**Aufgabe A:**
Durch welchen Sieg sicherte sich der SSV Ulm laut dem Text über den Aufstieg des SSV Ulm den direkten Aufstieg in die 2. Bundesliga?

**Text zur Analyse:**
+++

Dem SSV Ulm ist der Durchmarsch von der Regionalliga in die 2. Bundesliga gelungen, vor allem für Teamkapitän Johannes Reichert ein besonders emotionaler Moment. Im Interview spricht er unter anderem über die Feierlichkeiten, seinen Glauben und seine Zukunft beim frischgebackenen Zweitligisten.
Anfang Mai sicherte sich der SSV Ulm mit einem Sieg gegen Viktoria Köln den direkten Aufstieg in die 2. Bundesliga, nach dem Abpfiff gab es im Ulmer Donaustadion kein Halten mehr. Tausende Fans stürmten den Rasen und jubelten mit der Mannschaft.
Zwei Wochen später feierte der SSV dann auch ganz offiziell die Meisterschaft in der 3. Liga – inklusive Pokalübergabe und großer Party in der Ulmer Innenstadt.
Einer, der maßgeblich am Durchmarsch der "Spatzen" von der Regionalliga in die 2. Liga beteiligt war, ist Kapitän Johannes Reichert. Der 32-jährige gebürtige Ulmer ist DAS Gesicht des Vereins, seit seiner Kindheit spielt er beim SSV.
Aktuell befindet sich Reichert noch im wohlverdienten Urlaub, wir konnten den Innenverteidiger aber dennoch erreichen und mit ihm über die Erfolgssaison sprechen.
Ulm-Kapitän Johannes Reichert im Interview
Herr Reichert, Drittliga-Meister, der Aufstieg in die 2. Liga – und das als Kapitän: Hätten Sie sich das überhaupt jemals vorstellen können?
Johannes Reichert: Ich bin ganz ehrlich, der Aufstieg in die 2. Liga war wirklich komplett außerhalb meiner Vorstellungskraft. Als Kind träumt man natürlich von der Bundesliga und der 2. Liga. Aber da, wo ich in Ulm vor Jahren angefangen habe, war das nicht abzusehen. Die 3. Liga war schon die letzten Jahre immer das große Ziel, aber dass jetzt dann direkt der Durchmarsch gelingt, ist ein Wunder und ich hätte es mir nicht schöner erträumen können.

+++

**Aufgabe B:**
Aktualisiere in den Datensätzen die Zeilen von der Zeile mit „www.cookiecentral.com“ bis zur Zeile mit „activity of the“, indem du „monitor“ durch „track“ ersetzt. Gib nur diese Zeilen wieder und lass alles andere unverändert.

+++

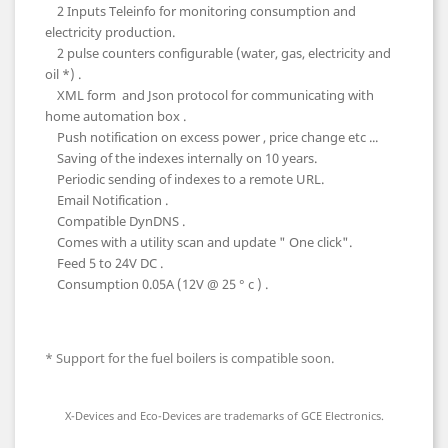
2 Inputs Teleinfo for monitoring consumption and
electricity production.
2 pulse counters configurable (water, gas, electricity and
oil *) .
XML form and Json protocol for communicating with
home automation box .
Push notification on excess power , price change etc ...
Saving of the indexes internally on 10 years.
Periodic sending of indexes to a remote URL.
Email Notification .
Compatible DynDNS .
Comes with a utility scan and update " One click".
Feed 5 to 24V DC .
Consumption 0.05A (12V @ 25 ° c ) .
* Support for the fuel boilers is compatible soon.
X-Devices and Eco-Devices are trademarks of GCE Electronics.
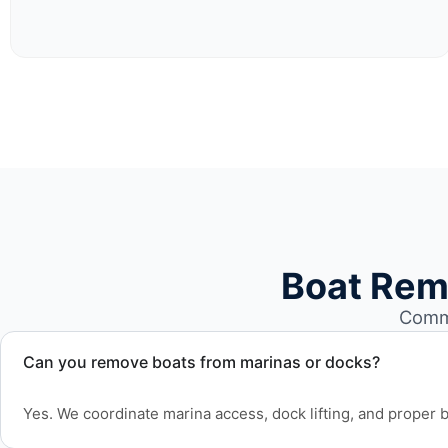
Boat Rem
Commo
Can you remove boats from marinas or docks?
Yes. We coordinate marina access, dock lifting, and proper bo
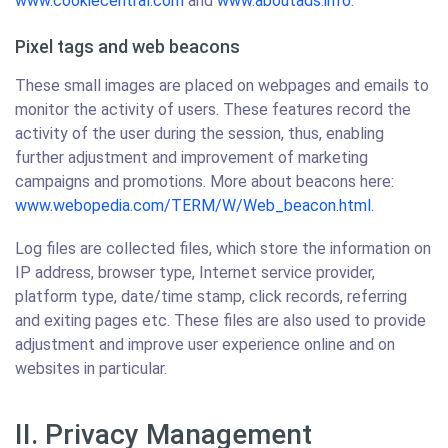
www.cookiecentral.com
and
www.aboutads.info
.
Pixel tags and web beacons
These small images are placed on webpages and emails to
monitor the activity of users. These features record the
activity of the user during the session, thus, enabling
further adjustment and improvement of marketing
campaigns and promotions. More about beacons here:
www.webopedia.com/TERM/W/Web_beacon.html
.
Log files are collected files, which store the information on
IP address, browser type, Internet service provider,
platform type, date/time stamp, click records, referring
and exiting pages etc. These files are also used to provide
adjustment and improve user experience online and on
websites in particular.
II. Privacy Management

+++

**Ergebnis A:**
Durch einen Sieg gegen Viktoria Köln.

**Ergebnis B:**
www.cookiecentral.com
and
www.aboutads.info
.
Pixel tags and web beacons
These small images are placed on webpages and emails to
track the activity of users. These features record the
activity of the user during the session, thus, enabling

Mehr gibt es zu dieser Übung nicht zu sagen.